Exercise details:
Sort through the material below and copy each line with "involves".
━━ Records for this exercise
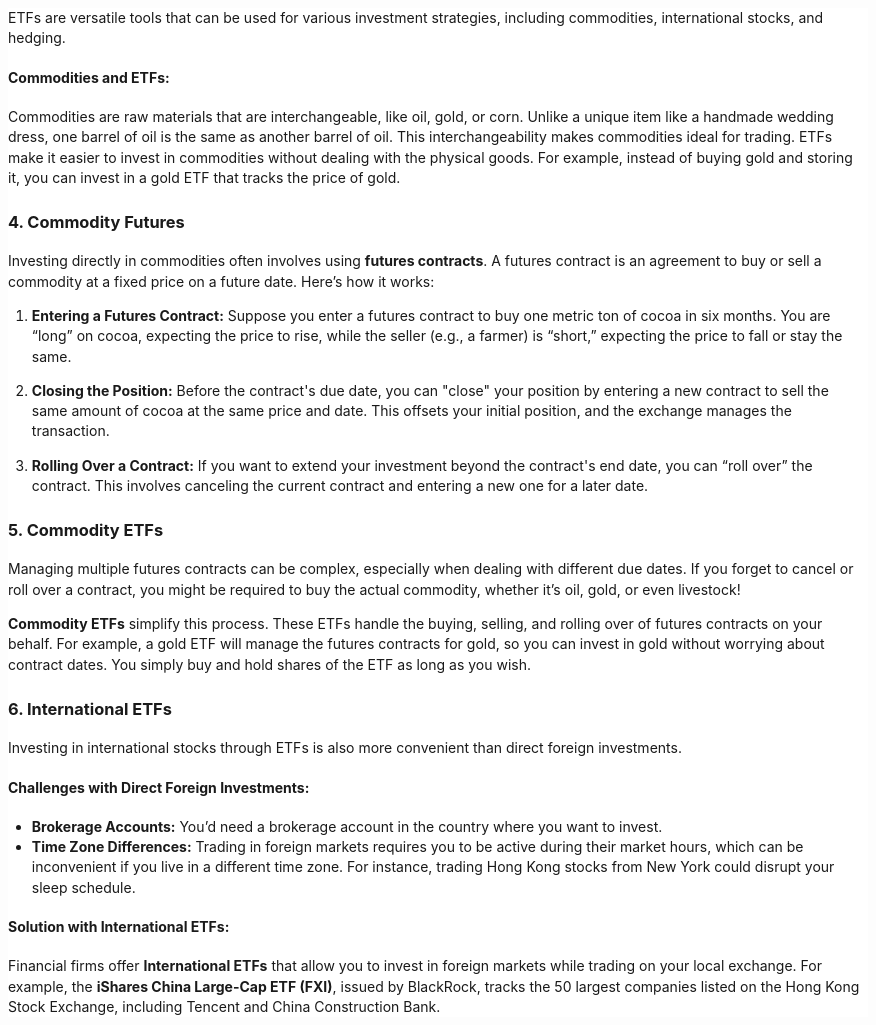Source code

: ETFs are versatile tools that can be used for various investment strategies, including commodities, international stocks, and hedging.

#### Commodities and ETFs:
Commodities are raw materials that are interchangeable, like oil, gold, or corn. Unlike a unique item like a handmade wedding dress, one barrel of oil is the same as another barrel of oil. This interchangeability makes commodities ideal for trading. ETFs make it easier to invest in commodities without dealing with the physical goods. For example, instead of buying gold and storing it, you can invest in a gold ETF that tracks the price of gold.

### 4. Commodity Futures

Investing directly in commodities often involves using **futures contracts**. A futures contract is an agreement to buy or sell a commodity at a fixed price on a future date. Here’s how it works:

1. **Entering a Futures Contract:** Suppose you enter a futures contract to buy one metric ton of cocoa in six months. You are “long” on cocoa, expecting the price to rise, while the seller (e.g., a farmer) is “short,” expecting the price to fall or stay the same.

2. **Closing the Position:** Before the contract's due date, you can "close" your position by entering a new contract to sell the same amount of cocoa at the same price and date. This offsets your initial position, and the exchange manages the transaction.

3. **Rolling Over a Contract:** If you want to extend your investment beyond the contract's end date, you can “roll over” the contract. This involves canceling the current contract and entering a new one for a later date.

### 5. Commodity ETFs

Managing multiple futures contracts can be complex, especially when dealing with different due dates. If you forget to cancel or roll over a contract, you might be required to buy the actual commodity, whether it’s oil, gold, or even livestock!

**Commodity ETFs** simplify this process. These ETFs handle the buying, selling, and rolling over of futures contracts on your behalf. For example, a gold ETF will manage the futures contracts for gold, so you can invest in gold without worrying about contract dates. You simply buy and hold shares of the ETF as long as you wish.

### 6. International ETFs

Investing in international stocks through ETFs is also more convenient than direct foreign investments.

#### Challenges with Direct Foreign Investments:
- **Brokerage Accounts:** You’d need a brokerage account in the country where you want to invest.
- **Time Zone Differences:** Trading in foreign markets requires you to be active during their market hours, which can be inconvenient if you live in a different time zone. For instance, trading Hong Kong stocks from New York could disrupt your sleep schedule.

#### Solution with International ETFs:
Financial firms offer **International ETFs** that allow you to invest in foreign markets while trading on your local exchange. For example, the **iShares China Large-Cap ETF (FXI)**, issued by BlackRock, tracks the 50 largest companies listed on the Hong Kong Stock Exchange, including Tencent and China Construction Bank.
━━━━
Task result:
Investing directly in commodities often involves using **futures contracts**. A futures contract is an agreement to buy or sell a commodity at a fixed price on a future date. Here’s how it works:
3. **Rolling Over a Contract:** If you want to extend your investment beyond the contract's end date, you can “roll over” the contract. This involves canceling the current contract and entering a new one for a later date.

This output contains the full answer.